I recently listened to an interview with Hay House author John Parkin, the subject of which was called How to Say Fuck It and Do What You Love. I know, I thought it was an awesome title, too.
In the interview, John talked about his grandparents in England who worked in a Downton Abbey like place. A manor house. His grandfather was the head gardener and his grandmother was the Mrs. Patmore of the kitchen (head cook for the two of you out there who did not watch Downton Abbey).
When John’s father was 16 or 17, he was told, “you can work for the gas company, be a teacher and teach children about helping verbs, or as an accountant.” He chose accounting.
This got me to thinking. About how we have evolved as a people. And how our views about what we can (and should!) expect from life have changed (for the better).
In my father’s (and John’s) generation (also known as the Greatest Generation), a job was for life. And, due to the saturation of the job market when our father’s returned from the war, any old job generally sufficed. Employees (predominantly men) worked hard, collected their pay checks and plodded on with their lives. Loyalty to the company was rewarded with a gold watch and a pension upon retirement. And women took care of the children.
Same is true for most Baby Boomers, but things began to change for late Boomers (like myself) and Gen X-ers. We had (at least some) say about our futures. We chose careers not jobs. Gone was the idea of company loyalty. Now, we hop from one job to another in order to move up the corporate (and financial) ladder. We have 401k plans, but no formal pension plan. And, generally, no gold watch is proffered upon retirement.
Our children are raised by both (or maybe, with the increase in divorce rate and rise of the step-family, I should say all) parents, and most families are dual-income households. We are wealthier, to be sure, but our hopes and dreams (and funds) are now spent on our children. To give them a better life (more on this later) than we had growing up. Not to mention the stuff we never had growing up.
As a result, our children have opportunities that no generation has ever had before.
So let’s talk about this better life I mentioned above.
About a decade ago (maybe longer) I read an article called The Wussification of America. In the article, the author talked about how, at birth, we basically wrap our kids up in bubble wrap and send them into a world where they will never have to feel discomfort or disappointment. It said a lot more than that, but the bottom line was this: we have created a generation of children who are ill prepared for the real world.
At the time, I tended to agree with what the author was saying. I read the memo from my step-daughter’s school telling us that students could no longer distribute birthday party invitations at school because it might hurt someone’s feelings. I watched her receive a trophy for being on a soccer team that finished in, well, something other than first place.

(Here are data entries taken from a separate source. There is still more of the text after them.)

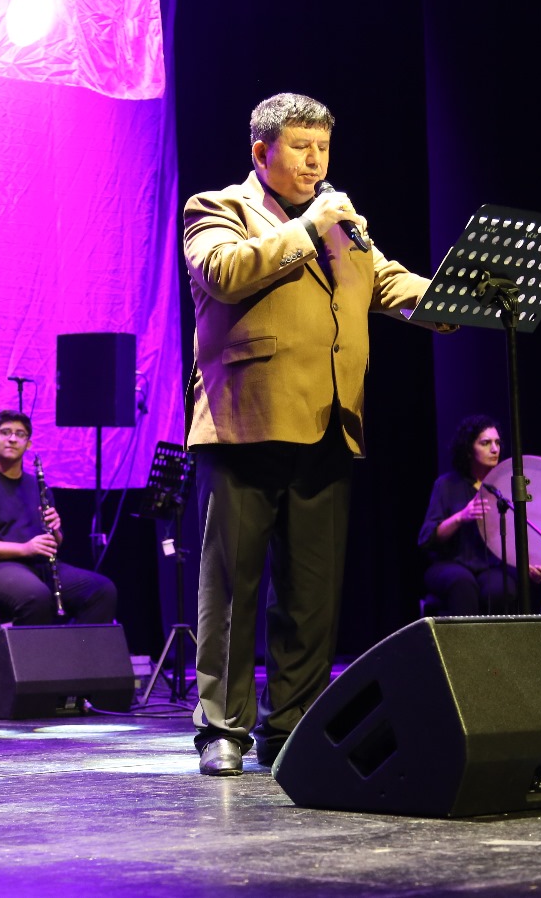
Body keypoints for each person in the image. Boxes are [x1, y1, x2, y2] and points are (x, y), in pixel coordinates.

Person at [183, 92, 445, 777]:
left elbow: (387, 282)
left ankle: (292, 726)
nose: (315, 162)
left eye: (323, 149)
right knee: (231, 589)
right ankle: (223, 728)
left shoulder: (341, 224)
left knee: (311, 595)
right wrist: (308, 227)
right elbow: (224, 273)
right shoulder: (217, 208)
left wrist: (455, 298)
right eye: (301, 148)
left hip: (330, 424)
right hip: (244, 423)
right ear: (261, 151)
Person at [0, 410, 117, 626]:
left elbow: (55, 544)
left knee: (101, 590)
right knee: (35, 595)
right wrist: (25, 549)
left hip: (35, 566)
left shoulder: (37, 486)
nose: (12, 439)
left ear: (28, 444)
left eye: (20, 434)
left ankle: (77, 649)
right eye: (5, 432)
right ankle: (32, 650)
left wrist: (55, 530)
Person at [417, 415, 541, 616]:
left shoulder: (505, 487)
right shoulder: (447, 485)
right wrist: (461, 517)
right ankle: (463, 638)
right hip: (451, 563)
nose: (495, 449)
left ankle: (498, 638)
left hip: (491, 566)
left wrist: (526, 564)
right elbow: (428, 538)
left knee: (501, 588)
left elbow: (514, 538)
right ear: (469, 450)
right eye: (485, 443)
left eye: (497, 443)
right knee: (462, 584)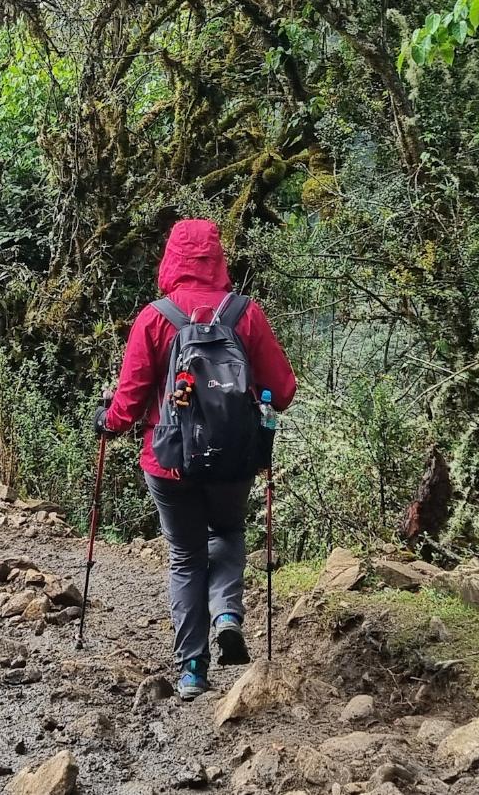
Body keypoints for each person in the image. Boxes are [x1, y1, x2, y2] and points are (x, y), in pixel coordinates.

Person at [95, 219, 297, 700]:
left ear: (171, 259)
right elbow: (284, 392)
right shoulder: (244, 314)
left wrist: (109, 421)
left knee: (186, 556)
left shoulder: (155, 317)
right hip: (233, 460)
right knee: (226, 532)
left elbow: (129, 399)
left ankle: (192, 670)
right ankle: (228, 614)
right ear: (217, 258)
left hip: (168, 461)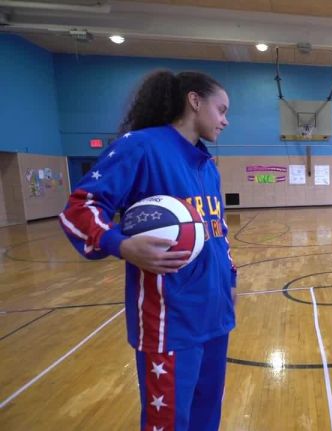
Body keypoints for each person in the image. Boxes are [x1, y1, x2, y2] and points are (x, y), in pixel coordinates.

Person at [59, 70, 237, 431]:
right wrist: (120, 243)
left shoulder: (208, 167)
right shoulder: (139, 147)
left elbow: (218, 231)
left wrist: (230, 275)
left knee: (207, 416)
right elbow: (78, 209)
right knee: (169, 422)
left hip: (215, 315)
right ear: (195, 101)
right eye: (221, 109)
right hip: (169, 321)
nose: (225, 120)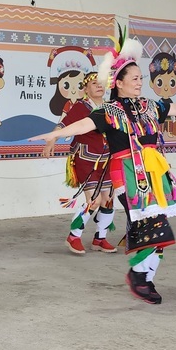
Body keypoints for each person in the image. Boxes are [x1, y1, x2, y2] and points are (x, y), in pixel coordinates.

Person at [30, 33, 176, 304]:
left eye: (141, 78)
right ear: (118, 83)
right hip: (128, 173)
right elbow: (83, 125)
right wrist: (55, 134)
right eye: (135, 78)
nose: (140, 82)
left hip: (154, 171)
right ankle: (139, 276)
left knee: (156, 232)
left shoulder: (148, 106)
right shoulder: (109, 111)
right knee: (155, 228)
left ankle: (142, 276)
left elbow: (173, 108)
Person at [42, 71, 116, 255]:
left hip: (106, 159)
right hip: (85, 159)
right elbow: (62, 125)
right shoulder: (80, 107)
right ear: (85, 89)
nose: (99, 86)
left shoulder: (110, 107)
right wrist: (51, 141)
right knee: (94, 201)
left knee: (108, 200)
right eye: (94, 83)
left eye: (101, 83)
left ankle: (100, 239)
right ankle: (74, 236)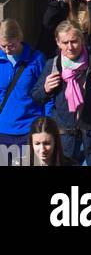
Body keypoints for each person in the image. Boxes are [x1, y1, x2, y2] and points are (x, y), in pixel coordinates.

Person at [32, 21, 91, 168]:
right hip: (64, 140)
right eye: (65, 42)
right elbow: (36, 96)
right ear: (58, 42)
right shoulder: (53, 65)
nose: (70, 47)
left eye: (74, 41)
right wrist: (45, 89)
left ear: (82, 40)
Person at [0, 19, 46, 159]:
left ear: (20, 38)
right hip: (3, 129)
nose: (7, 50)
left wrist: (47, 124)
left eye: (11, 45)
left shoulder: (37, 58)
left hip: (29, 128)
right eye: (3, 46)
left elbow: (47, 94)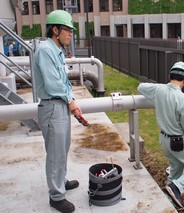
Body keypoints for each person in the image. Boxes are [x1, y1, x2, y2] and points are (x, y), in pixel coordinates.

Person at [137, 61, 184, 211]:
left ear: (170, 76)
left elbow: (140, 87)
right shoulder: (183, 98)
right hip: (178, 142)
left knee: (176, 167)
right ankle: (176, 189)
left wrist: (159, 89)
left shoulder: (159, 90)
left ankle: (169, 196)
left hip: (164, 139)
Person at [32, 10, 82, 213]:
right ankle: (56, 196)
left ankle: (61, 180)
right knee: (55, 152)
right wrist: (70, 101)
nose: (71, 35)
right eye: (68, 30)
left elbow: (63, 81)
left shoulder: (56, 51)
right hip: (52, 106)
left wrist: (73, 101)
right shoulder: (45, 50)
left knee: (63, 147)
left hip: (60, 105)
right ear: (55, 29)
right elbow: (53, 84)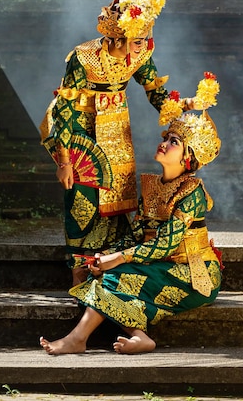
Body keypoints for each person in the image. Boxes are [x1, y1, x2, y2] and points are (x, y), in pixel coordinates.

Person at [40, 76, 222, 355]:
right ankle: (139, 336)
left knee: (117, 276)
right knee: (97, 273)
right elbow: (137, 233)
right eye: (166, 138)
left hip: (193, 274)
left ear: (188, 157)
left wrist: (120, 258)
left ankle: (77, 339)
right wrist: (101, 257)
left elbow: (167, 244)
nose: (164, 143)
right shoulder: (150, 186)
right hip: (161, 264)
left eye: (174, 141)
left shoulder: (191, 193)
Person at [40, 0, 194, 285]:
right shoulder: (82, 57)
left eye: (146, 38)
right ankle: (79, 279)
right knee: (83, 202)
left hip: (117, 130)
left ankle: (108, 274)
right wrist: (65, 161)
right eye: (138, 40)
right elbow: (64, 110)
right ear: (117, 35)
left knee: (119, 203)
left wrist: (188, 105)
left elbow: (156, 93)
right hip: (80, 132)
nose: (144, 45)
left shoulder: (139, 54)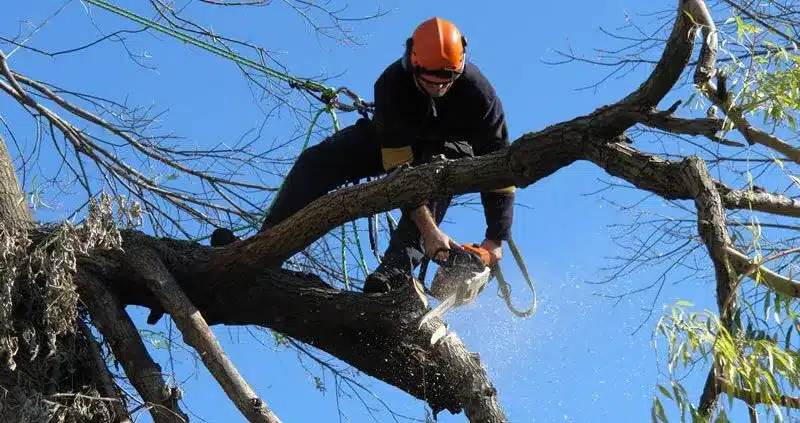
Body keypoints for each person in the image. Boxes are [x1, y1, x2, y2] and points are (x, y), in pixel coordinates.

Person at [211, 17, 515, 294]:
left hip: (447, 152)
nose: (438, 87)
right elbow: (402, 176)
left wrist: (495, 239)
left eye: (446, 81)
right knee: (315, 163)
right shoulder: (392, 84)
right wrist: (431, 232)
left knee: (435, 174)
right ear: (413, 62)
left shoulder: (480, 97)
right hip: (393, 144)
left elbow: (500, 165)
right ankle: (263, 248)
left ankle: (393, 273)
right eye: (430, 80)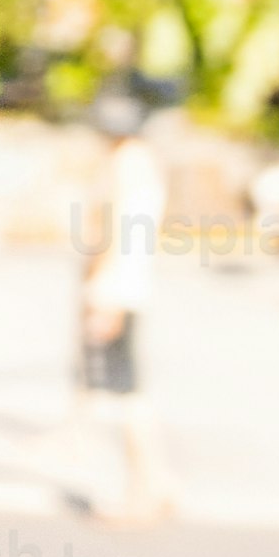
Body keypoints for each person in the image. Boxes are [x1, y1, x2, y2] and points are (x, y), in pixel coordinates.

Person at [74, 80, 174, 525]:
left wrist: (101, 292)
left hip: (116, 289)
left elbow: (116, 233)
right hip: (129, 287)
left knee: (125, 397)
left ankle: (143, 492)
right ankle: (158, 483)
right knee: (131, 393)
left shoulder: (125, 165)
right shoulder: (142, 162)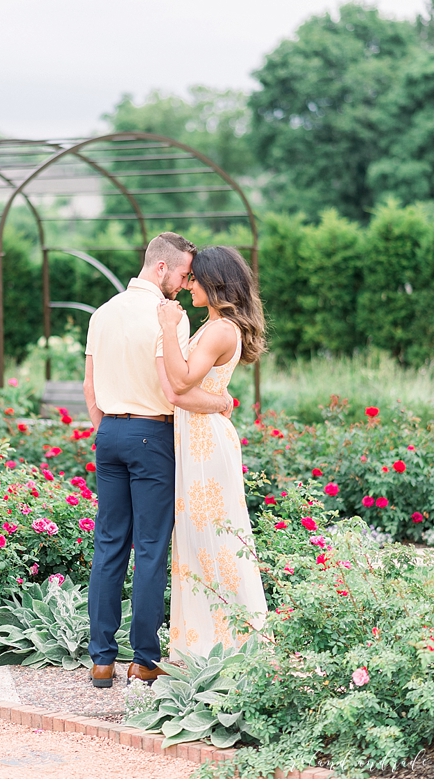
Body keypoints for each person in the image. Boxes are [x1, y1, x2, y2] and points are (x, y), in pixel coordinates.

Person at [83, 232, 233, 687]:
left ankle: (101, 660)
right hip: (153, 433)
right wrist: (221, 402)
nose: (186, 283)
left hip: (108, 432)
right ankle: (145, 658)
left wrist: (109, 430)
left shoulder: (103, 313)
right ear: (162, 268)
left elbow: (89, 388)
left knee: (109, 545)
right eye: (185, 274)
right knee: (149, 549)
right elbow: (178, 389)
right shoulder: (169, 318)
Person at [156, 245, 268, 658]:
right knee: (197, 541)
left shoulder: (221, 330)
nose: (187, 286)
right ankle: (201, 644)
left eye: (194, 278)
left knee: (213, 541)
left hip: (207, 446)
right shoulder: (215, 325)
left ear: (215, 281)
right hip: (198, 439)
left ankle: (231, 644)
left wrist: (168, 327)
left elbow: (182, 383)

But now, as she prepares to graduate from high school, I have a different perspective.
From a young age, Millennial kids (some call it The Entitlement Generation) have been told that they can be or do anything they want. And as my daughter contemplates her college career, this message has been reinforced.
Though her heart lies in the field of Interior Design, we have no expectation that she will actually graduate with a degree in this field. We have encouraged her to try different things on, see what fits. Find what she loves to do—what she can picture herself doing (and loving) for the rest of her life—and then find a way to make a living at it.
Many people believe that the world has gone to hell in a hand basket. Crime is at an all-time high (especially in my former home town of Chicago), terrorism is rampant, bioterrorism is an ever-present threat. Global warming has become a reality, homelessness and obesity have become epidemics, and depression and anxiety are the new normal.
But there is hope.
Imagine what the world will look like when our young people—kids who have been encouraged to find and follow their bliss, told that they can be or do anything they want—are running this country? Yeah, maybe they do have a warped sense of entitlement, but who are we to tell them that they shouldn’t reach for the stars?
Girls (maybe guys, too) will wear yoga pants and sweatshirts to work with their Uggs or Birkenstocks (depending on the season). Their hair will be piled on top of their heads in a messy bun, and no makeup will adorn their faces. Work places will have juice bars, coffee bars, a yoga studio and a masseuse. Employees will, of course, bring their dogs to work and that’s only IF they decide to actually go to the office because telecommuting will be as commonplace as, well, Starbucks.
In short, they will be happy.
We only get one shot at (this) life. We should all learn to say Fuck It and do what we love! But be sure to have an exit plan in place before you leap. 🙂
What about you? If you had it to do all over again, what career would you choose?